* INSTRUCTIONS FOR THE TASK
After locating the line containing "Derecho Laboral", transcribe that line and all following lines exactly, stopping only at the end of the records.

(Extracted data entries)
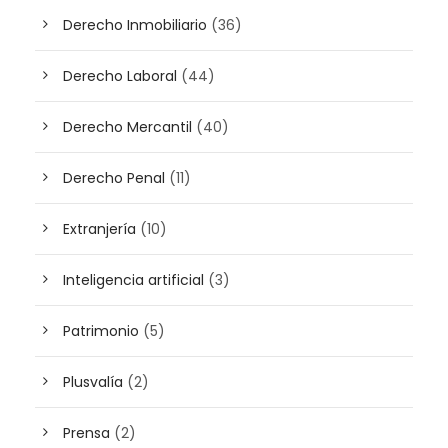
Derecho Inmobiliario
(36)
Derecho Laboral
(44)
Derecho Mercantil
(40)
Derecho Penal
(11)
Extranjería
(10)
Inteligencia artificial
(3)
Patrimonio
(5)
Plusvalía
(2)
Prensa
(2)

* FINISHED TASK
Derecho Laboral
(44)
Derecho Mercantil
(40)
Derecho Penal
(11)
Extranjería
(10)
Inteligencia artificial
(3)
Patrimonio
(5)
Plusvalía
(2)
Prensa
(2)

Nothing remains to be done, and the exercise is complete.